→ RECORDED INFORMATION:
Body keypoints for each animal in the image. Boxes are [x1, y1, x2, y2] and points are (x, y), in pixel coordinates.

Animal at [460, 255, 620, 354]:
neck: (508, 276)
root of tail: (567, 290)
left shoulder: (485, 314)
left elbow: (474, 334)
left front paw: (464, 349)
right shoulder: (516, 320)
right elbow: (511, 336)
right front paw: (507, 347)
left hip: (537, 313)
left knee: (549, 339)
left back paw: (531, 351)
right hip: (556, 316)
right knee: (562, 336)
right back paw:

...

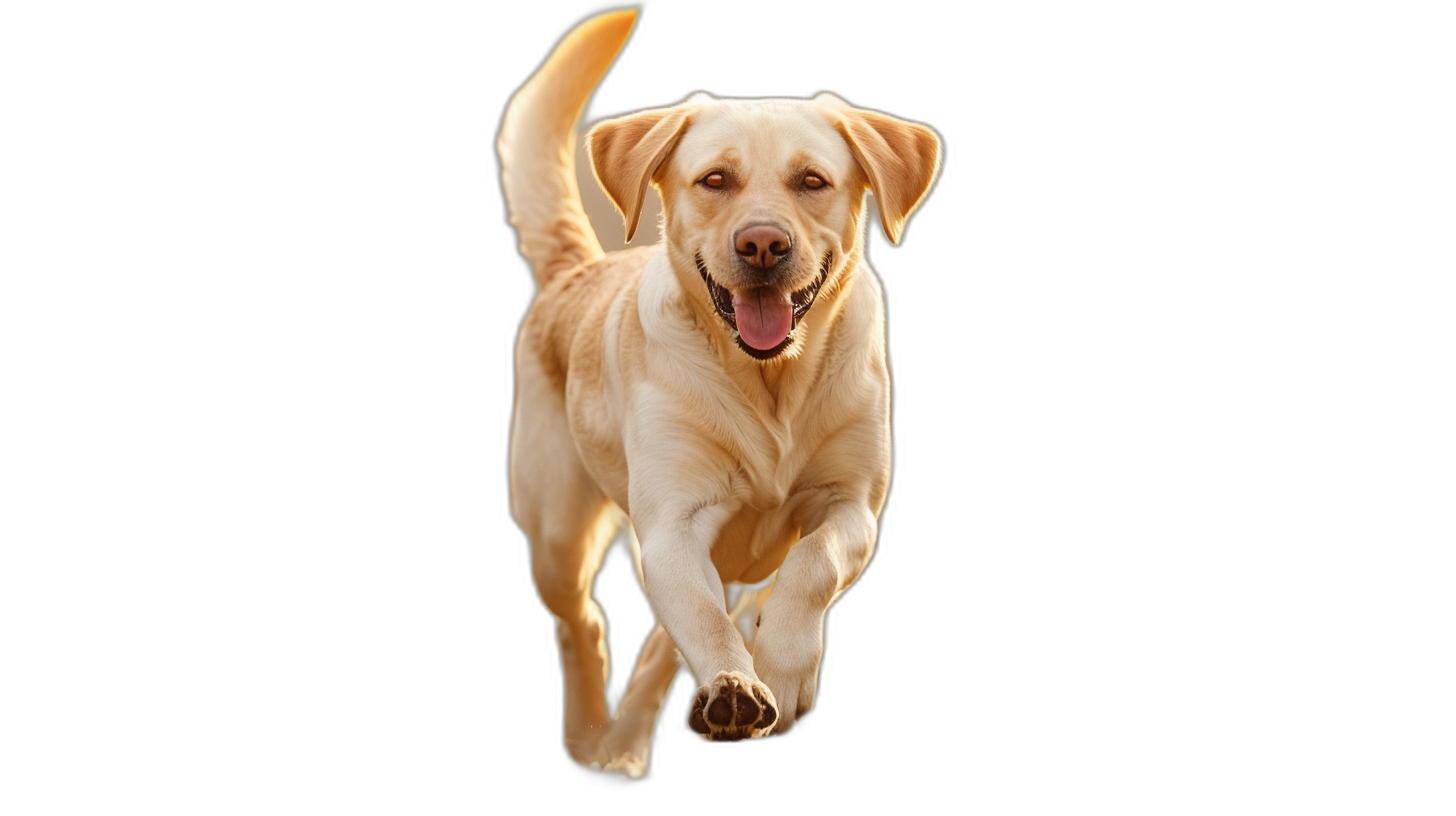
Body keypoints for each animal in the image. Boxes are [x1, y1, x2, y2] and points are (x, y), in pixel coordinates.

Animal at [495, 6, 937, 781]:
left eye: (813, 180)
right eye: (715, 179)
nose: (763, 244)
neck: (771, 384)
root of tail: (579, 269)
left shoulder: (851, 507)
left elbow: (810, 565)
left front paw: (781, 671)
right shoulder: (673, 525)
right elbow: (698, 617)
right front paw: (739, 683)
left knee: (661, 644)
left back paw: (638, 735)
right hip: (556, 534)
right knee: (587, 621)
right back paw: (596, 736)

→ WHAT THIS TASK INVOLVES: Line count for "shoulder": count the lines in the records above that hold this word, and give only the number.

→ ANSWER SPACE: 4